31 of the characters in the block are categorized as marks. 27 of these marks are subcategorized as non-spacing; the remaining four are spacing-combining.

Of the non-spacing marks, 20 are classified as CANTILLATION (or tone-marker) indicators, which modify the pitch of vowels. Most of these marks are generally positioned above or below the main character, using GPOS mark attachment, in a position that does not interact or interfere with the main character. In Unicode, the CANTILLATION classification is separate from the TONE_MARKER classification used in some scripts for semantic reasons; the two classifications are identical for shaping purposes.

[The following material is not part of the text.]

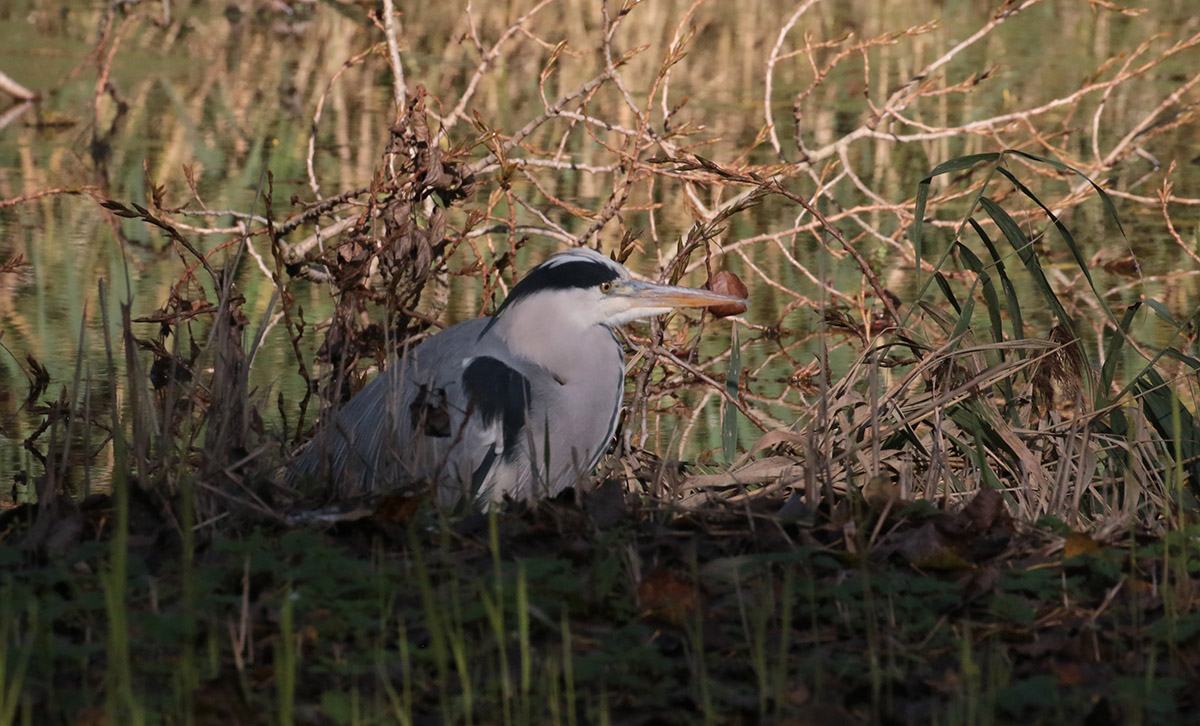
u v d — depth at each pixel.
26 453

Some of the marks (cantillation and non-cantillation) are classified as OVERSTRUCK in the Mark-placement subclass column. This indicates that the mark is intended to be rendered on top of the preceding character. During reordering, OVERSTRUCK marks are tagged for the ordering position POS_AFTER_MAIN.

Some marks are classified, for shaping purposes, as AVAGRAHA or VISARGA. This indicates that the mark behaves more like the Avagraha or Visarga character than like a diacritic.

Characters that are categorized in Unicode as letters vary with respect to whether or not they trigger special behavior in the shaping process. These include letters that are classified as CONSONANT and letters that are classified as AVAGRAHA.